**Given data**.
..........

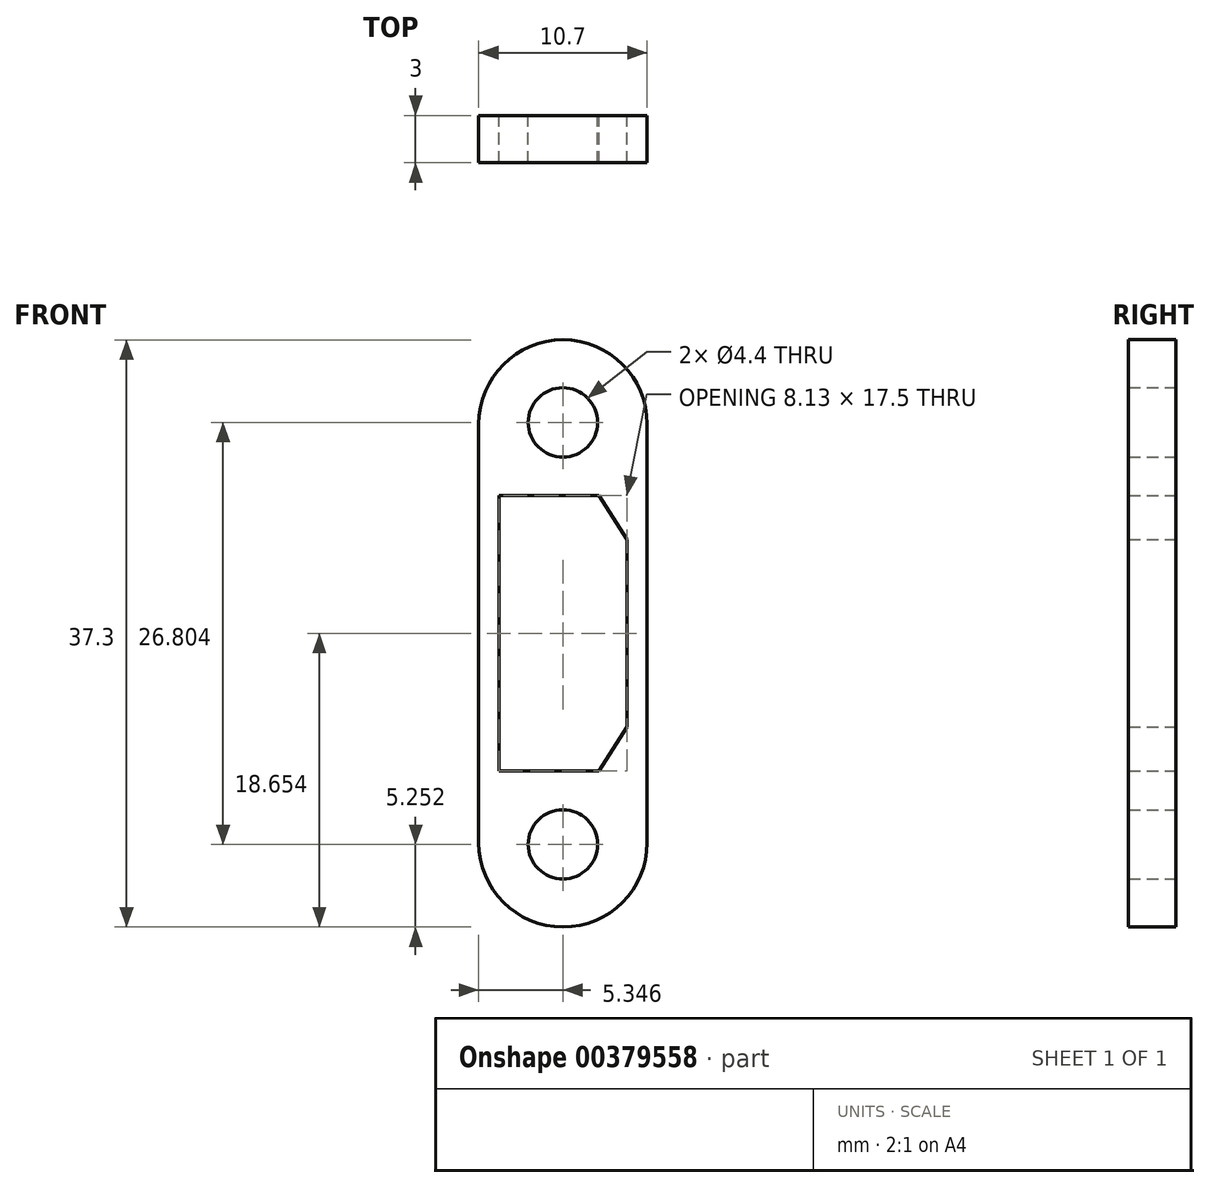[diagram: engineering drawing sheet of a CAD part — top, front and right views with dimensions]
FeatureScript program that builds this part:
annotation { "Feature Type Name" : "Feature", "Feature Type Description" : "" }
export const myFeature = defineFeature(function(context is Context, id is Id, definition is map)
    precondition{}
    {
        {
            var Q0;
            Q0=qCreatedBy(makeId("Front.planeOp"),FACE);
            var sketch = newSketch(context, id + "F0", { "sketchPlane" : qUnion([Q0])});
            skLineSegment(sketch, "E0.bottom", {"start": v(-12.53, 40.98) * mm, "end": v(-12.54, 40.98) * mm});
            skLineSegment(sketch, "E0.top", {"start": v(-12.53, 3.68) * mm, "end": v(-12.54, 3.68) * mm});
            skLineSegment(sketch, "E0.left", {"start": v(-7.2, 35.64) * mm, "end": v(-7.2, 9.03) * mm});
            skLineSegment(sketch, "E0.right", {"start": v(-17.9, 35.64) * mm, "end": v(-17.9, 9.03) * mm});
            skArc(sketch, "E1.filletArc", {"start": v(-12.54, 40.98) * mm, "mid": v(-16.32, 39.42) * mm, "end": v(-17.9, 35.64) * mm});
            skArc(sketch, "E2.filletArc", {"start": v(-17.9, 9.03) * mm, "mid": v(-16.32, 5.25) * mm, "end": v(-12.54, 3.68) * mm});
            skArc(sketch, "E3.filletArc", {"start": v(-7.2, 35.64) * mm, "mid": v(-8.75, 39.42) * mm, "end": v(-12.53, 40.98) * mm});
            skArc(sketch, "E4.filletArc", {"start": v(-12.53, 3.68) * mm, "mid": v(-8.75, 5.25) * mm, "end": v(-7.2, 9.03) * mm});
            skLineSegment(sketch, "E5", {"start": v(-12.54, 40.98) * mm, "end": v(-12.53, 40.98) * mm, "construction": true});
            skLineSegment(sketch, "E6", {"start": v(-24.83, 37.94) * mm, "end": v(-1.05, 37.94) * mm, "construction": true});
            skLineSegment(sketch, "E7", {"start": v(-24.83, 35.74) * mm, "end": v(0.63, 35.74) * mm, "construction": true});
            skLineSegment(sketch, "E8", {"start": v(-12.54, 42.28) * mm, "end": v(-12.54, 30.47) * mm, "construction": true});
            skCircle(sketch, "E9", {"center": v(-12.54, 35.74) * mm, "radius": 2.2 * mm});
            skLineSegment(sketch, "E10", {"start": v(-30.87, 22.33) * mm, "end": v(7.43, 22.33) * mm, "construction": true});
            skCircle(sketch, "E11.MirrorC", {"center": v(-12.54, 8.93) * mm, "radius": 2.2 * mm});
            skLineSegment(sketch, "E12.MirrorCS", {"start": v(-24.83, 8.93) * mm, "end": v(0.63, 8.93) * mm, "construction": true});
            skLineSegment(sketch, "E13.MirrorCS", {"start": v(-24.83, 6.73) * mm, "end": v(-1.05, 6.73) * mm, "construction": true});
            skLineSegment(sketch, "E14.MirrorCS", {"start": v(-12.54, 2.38) * mm, "end": v(-12.54, 14.2) * mm, "construction": true});
            skLineSegment(sketch, "E15.bottom", {"start": v(-10.26, 13.58) * mm, "end": v(-16.6, 13.58) * mm});
            skLineSegment(sketch, "E15.top", {"start": v(-10.26, 31.08) * mm, "end": v(-16.6, 31.08) * mm});
            skLineSegment(sketch, "E15.left", {"start": v(-8.48, 16.38) * mm, "end": v(-8.48, 28.29) * mm});
            skLineSegment(sketch, "E15.right", {"start": v(-16.6, 13.58) * mm, "end": v(-16.6, 31.08) * mm});
            skPoint(sketch, "E15.middle", {"position": v(-12.54, 22.33) * mm});
            skLineSegment(sketch, "E16", {"start": v(-10.26, 32.44) * mm, "end": v(-10.26, 12.14) * mm, "construction": true});
            skLineSegment(sketch, "E17", {"start": v(-18.85, 28.29) * mm, "end": v(-4.95, 28.29) * mm, "construction": true});
            skLineSegment(sketch, "E18", {"start": v(-10.26, 31.08) * mm, "end": v(-8.48, 28.29) * mm});
            skLineSegment(sketch, "E19.MirrorCS", {"start": v(-10.26, 13.58) * mm, "end": v(-8.48, 16.38) * mm});
            skSolve(sketch);
        }
        {
            var Q0;
            Q0=makeQuery(id+"F0.imprint","IMPRINT",FACE,{"disambiguationData":[TD([[makeQuery(id+"F0.imprint","IMPRINT",EDGE,{"derivedFrom":sQuery(id+"F0.wireOp",EDGE,"E0.bottom")}),1.0]])]});
            extrude(context, id + "F1", {"entities" : qUnion([Q0]), "depth" : 3 * mm});
        }
    });
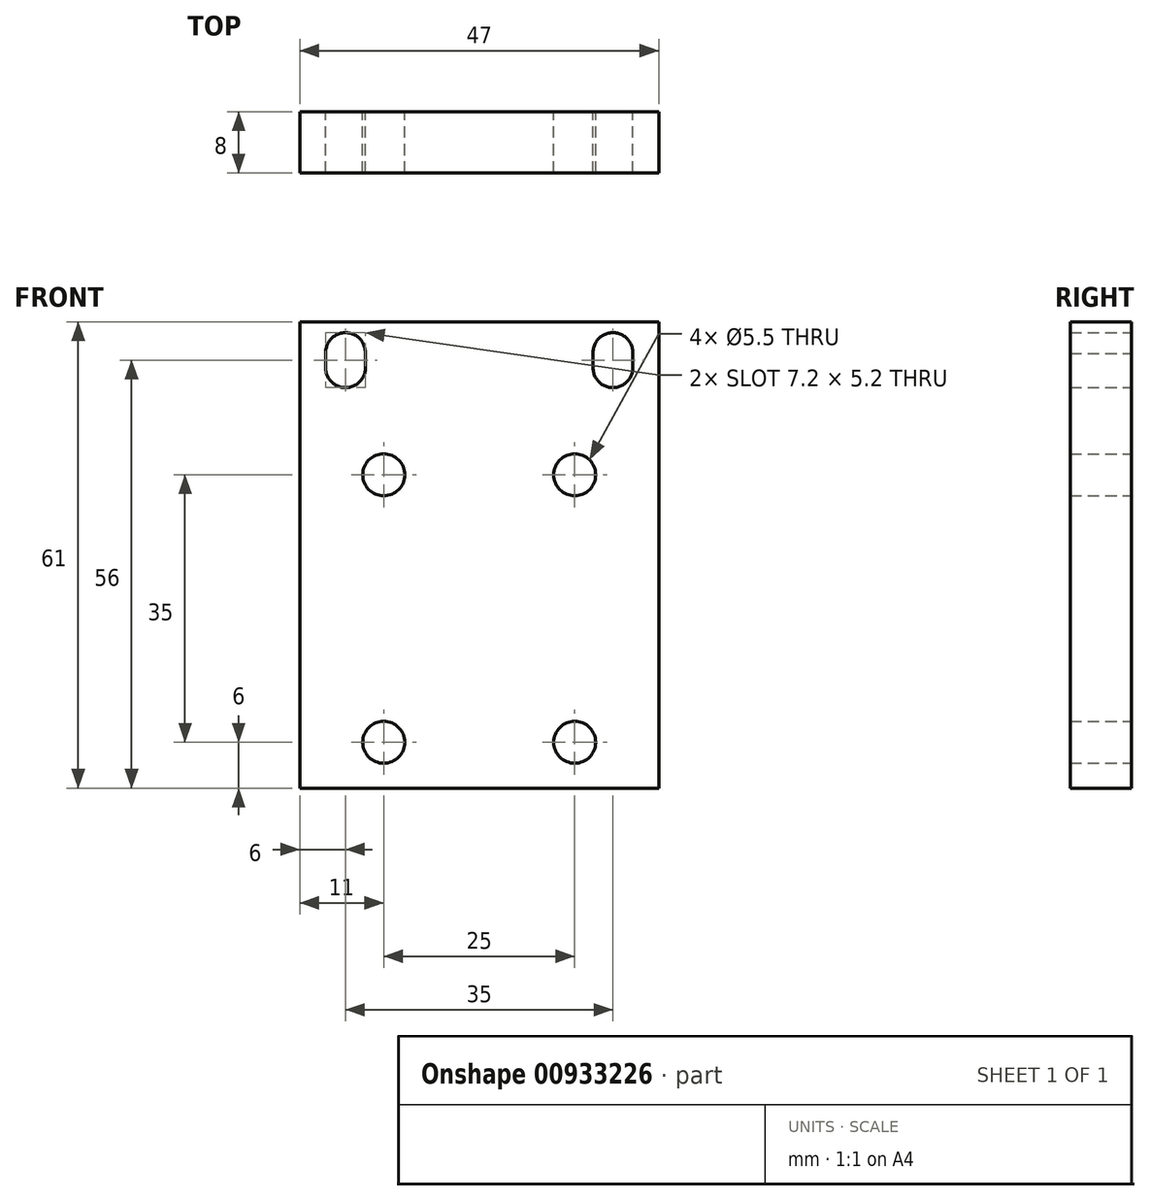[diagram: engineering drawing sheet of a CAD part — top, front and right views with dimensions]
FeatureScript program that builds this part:
annotation { "Feature Type Name" : "Feature", "Feature Type Description" : "" }
export const myFeature = defineFeature(function(context is Context, id is Id, definition is map)
    precondition{}
    {
        {
            var Q0;
            Q0=qCreatedBy(makeId("Front.planeOp"),FACE);
            var sketch = newSketch(context, id + "F0", { "sketchPlane" : qUnion([Q0])});
            skLineSegment(sketch, "E0.bottom", {"start": v(-23.5, 30.5) * mm, "end": v(23.5, 30.5) * mm});
            skLineSegment(sketch, "E0.top", {"start": v(-23.5, -30.5) * mm, "end": v(23.5, -30.5) * mm});
            skLineSegment(sketch, "E0.left", {"start": v(-23.5, 30.5) * mm, "end": v(-23.5, -30.5) * mm});
            skLineSegment(sketch, "E0.right", {"start": v(23.5, 30.5) * mm, "end": v(23.5, -30.5) * mm});
            skPoint(sketch, "E0.middle", {"position": v(0, 0) * mm});
            skCircle(sketch, "E1", {"center": v(12.5, -24.5) * mm, "radius": 2.75 * mm});
            skCircle(sketch, "E2", {"center": v(12.5, 10.5) * mm, "radius": 2.75 * mm});
            skCircle(sketch, "E3.MirrorC", {"center": v(-12.5, 10.5) * mm, "radius": 2.75 * mm});
            skCircle(sketch, "E4.MirrorC", {"center": v(-12.5, -24.5) * mm, "radius": 2.75 * mm});
            skLineSegment(sketch, "E5", {"start": v(-23.5, 16.5) * mm, "end": v(23.5, 16.5) * mm, "construction": true});
            skLineSegment(sketch, "E6", {"start": v(-23.5, 20.5) * mm, "end": v(-10, 20.5) * mm, "construction": true});
            skArc(sketch, "E7", {"start": v(-20.1, 24.51) * mm, "mid": v(-17.5, 21.9) * mm, "end": v(-14.9, 24.5) * mm});
            skLineSegment(sketch, "E8", {"start": v(-14.9, 26.37) * mm, "end": v(-14.9, 24.5) * mm});
            skLineSegment(sketch, "E9", {"start": v(-20.1, 24.51) * mm, "end": v(-20.1, 26.5) * mm});
            skArc(sketch, "E10.trimOffspring", {"start": v(-14.9, 26.37) * mm, "mid": v(-17.43, 29.1) * mm, "end": v(-20.1, 26.5) * mm});
            skArc(sketch, "E11.MirrorCS", {"start": v(20.1, 24.51) * mm, "mid": v(17.5, 21.9) * mm, "end": v(14.9, 24.5) * mm});
            skArc(sketch, "E12.MirrorCS", {"start": v(14.9, 26.37) * mm, "mid": v(17.43, 29.1) * mm, "end": v(20.1, 26.5) * mm});
            skLineSegment(sketch, "E13.MirrorCS", {"start": v(20.1, 24.51) * mm, "end": v(20.1, 26.5) * mm});
            skLineSegment(sketch, "E14.MirrorCS", {"start": v(14.9, 26.37) * mm, "end": v(14.9, 24.5) * mm});
            skLineSegment(sketch, "E15.bottom", {"start": v(5.88, 25.5) * mm, "end": v(-5.88, 25.5) * mm, "construction": true});
            skLineSegment(sketch, "E15.top", {"start": v(5.88, 20.5) * mm, "end": v(-5.88, 20.5) * mm, "construction": true});
            skLineSegment(sketch, "E15.left", {"start": v(10, 24.47) * mm, "end": v(10, 21.53) * mm, "construction": true});
            skLineSegment(sketch, "E15.right", {"start": v(-10, 24.47) * mm, "end": v(-10, 21.53) * mm, "construction": true});
            skPoint(sketch, "E15.middle", {"position": v(0, 23) * mm});
            skArc(sketch, "E16", {"start": v(-9.76, 26.47) * mm, "mid": v(-10.97, 25.74) * mm, "end": v(-10.24, 24.53) * mm, "construction": true});
            skArc(sketch, "E17", {"start": v(-10.24, 21.47) * mm, "mid": v(-10.97, 20.26) * mm, "end": v(-9.76, 19.53) * mm, "construction": true});
            skArc(sketch, "E18", {"start": v(10.24, 24.53) * mm, "mid": v(10.97, 25.74) * mm, "end": v(9.76, 26.47) * mm, "construction": true});
            skArc(sketch, "E19", {"start": v(9.76, 19.53) * mm, "mid": v(10.97, 20.26) * mm, "end": v(10.24, 21.47) * mm, "construction": true});
            skLineSegment(sketch, "E20.trimOffspring", {"start": v(10, 20.5) * mm, "end": v(23.5, 20.5) * mm, "construction": true});
            skLineSegment(sketch, "E21.trimOffspring", {"start": v(-5.88, 20.5) * mm, "end": v(5.88, 20.5) * mm, "construction": true});
            skLineSegment(sketch, "E22", {"start": v(-9.76, 26.47) * mm, "end": v(-5.88, 25.5) * mm, "construction": true});
            skLineSegment(sketch, "E23", {"start": v(-10.24, 24.53) * mm, "end": v(-10, 24.47) * mm, "construction": true});
            skLineSegment(sketch, "E24", {"start": v(-10.24, 21.47) * mm, "end": v(-10, 21.53) * mm, "construction": true});
            skLineSegment(sketch, "E25", {"start": v(-9.76, 19.53) * mm, "end": v(-5.88, 20.5) * mm, "construction": true});
            skLineSegment(sketch, "E26.trimOffspring", {"start": v(10, 24.47) * mm, "end": v(10.24, 24.53) * mm, "construction": true});
            skLineSegment(sketch, "E27.trimOffspring", {"start": v(5.88, 25.5) * mm, "end": v(9.76, 26.47) * mm, "construction": true});
            skLineSegment(sketch, "E28.trimOffspring", {"start": v(5.88, 20.5) * mm, "end": v(9.76, 19.53) * mm, "construction": true});
            skLineSegment(sketch, "E29.trimOffspring", {"start": v(10, 21.53) * mm, "end": v(10.24, 21.47) * mm, "construction": true});
            skSolve(sketch);
        }
        {
            var Q0;
            Q0 = qSketchRegion(id + "F0", true);
            extrude(context, id + "F1", {"entities" : qUnion([Q0]), "depth" : 8 * mm, "offsetDistance" : 25 * mm});
        }
    });
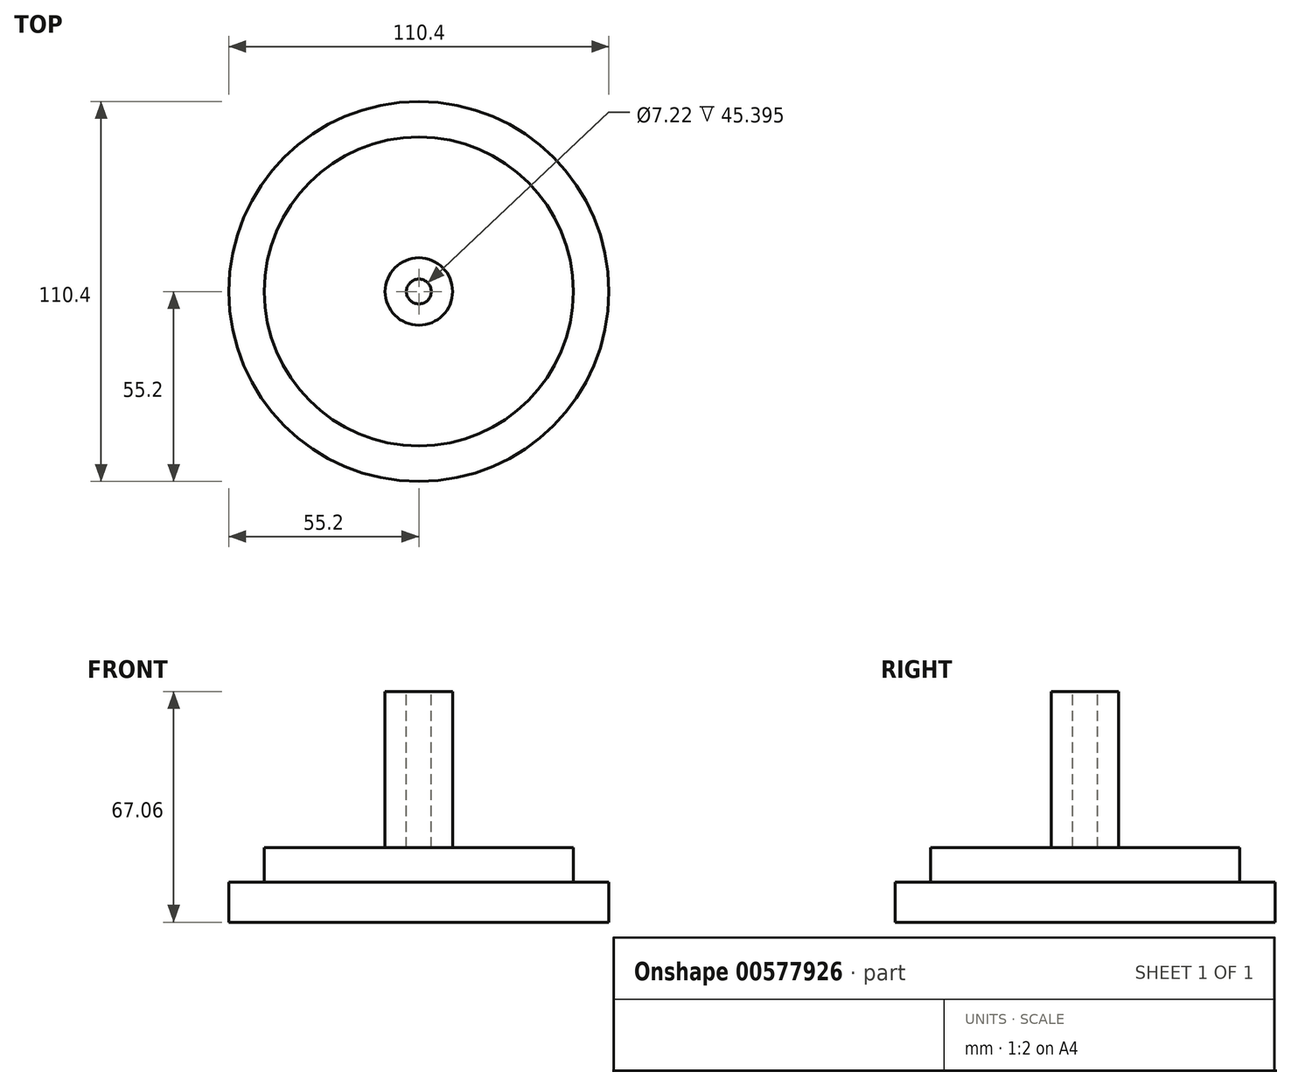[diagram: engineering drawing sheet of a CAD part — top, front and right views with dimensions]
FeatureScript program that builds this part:
annotation { "Feature Type Name" : "Feature", "Feature Type Description" : "" }
export const myFeature = defineFeature(function(context is Context, id is Id, definition is map)
    precondition{}
    {
        {
            var Q0;
            Q0=qCreatedBy(makeId("Right.planeOp"),FACE);
            var sketch = newSketch(context, id + "F0", { "sketchPlane" : qUnion([Q0])});
            skLineSegment(sketch, "E0", {"start": v(0, -11.6) * mm, "end": v(55.2, -11.6) * mm});
            skLineSegment(sketch, "E1", {"start": v(55.2, -11.6) * mm, "end": v(55.2, 0) * mm});
            skLineSegment(sketch, "E2", {"start": v(55.2, 0) * mm, "end": v(44.88, 0) * mm});
            skLineSegment(sketch, "E3", {"start": v(44.88, 0) * mm, "end": v(44.88, 10.06) * mm});
            skLineSegment(sketch, "E4", {"start": v(44.88, 10.06) * mm, "end": v(9.8, 10.06) * mm});
            skLineSegment(sketch, "E5", {"start": v(9.8, 10.06) * mm, "end": v(9.8, 55.45) * mm});
            skLineSegment(sketch, "E6", {"start": v(9.8, 55.45) * mm, "end": v(3.61, 55.45) * mm});
            skLineSegment(sketch, "E7", {"start": v(3.61, 55.45) * mm, "end": v(3.61, 10.06) * mm});
            skLineSegment(sketch, "E8", {"start": v(3.61, 10.06) * mm, "end": v(0, 10.06) * mm});
            skLineSegment(sketch, "E9", {"start": v(0, 10.06) * mm, "end": v(0, -11.6) * mm});
            skSolve(sketch);
        }
        {
            var Q0;
            Q0 = qSketchRegion(id + "F0", true);
            var Q1;
            Q1=sQuery(id+"F0.wireOp",EDGE,"E9");
            revolve(context, id + "F1", {"entities" : qUnion([Q0]), "axis" : qUnion([Q1]), "revolveType" : RevolveType.FULL});
        }
    });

..........

**The problem**. Rewrite the stretch from the start of the records through the line containing "v(-16.32, 39.42) *", putting "frontPlane" wherever "Q0" appears and changing nothing else. Leave the picture out of your answer.

**Written response**.
[diagram: engineering drawing sheet of a CAD part — top, front and right views with dimensions]
FeatureScript program that builds this part:
annotation { "Feature Type Name" : "Feature", "Feature Type Description" : "" }
export const myFeature = defineFeature(function(context is Context, id is Id, definition is map)
    precondition{}
    {
        {
            var frontPlane;
            frontPlane=qCreatedBy(makeId("Front.planeOp"),FACE);
            var sketch = newSketch(context, id + "F0", { "sketchPlane" : qUnion([frontPlane])});
            skLineSegment(sketch, "E0.bottom", {"start": v(-12.53, 40.98) * mm, "end": v(-12.54, 40.98) * mm});
            skLineSegment(sketch, "E0.top", {"start": v(-12.53, 3.68) * mm, "end": v(-12.54, 3.68) * mm});
            skLineSegment(sketch, "E0.left", {"start": v(-7.2, 35.64) * mm, "end": v(-7.2, 9.03) * mm});
            skLineSegment(sketch, "E0.right", {"start": v(-17.9, 35.64) * mm, "end": v(-17.9, 9.03) * mm});
            skArc(sketch, "E1.filletArc", {"start": v(-12.54, 40.98) * mm, "mid": v(-16.32, 39.42) * mm, "end": v(-17.9, 35.64) * mm});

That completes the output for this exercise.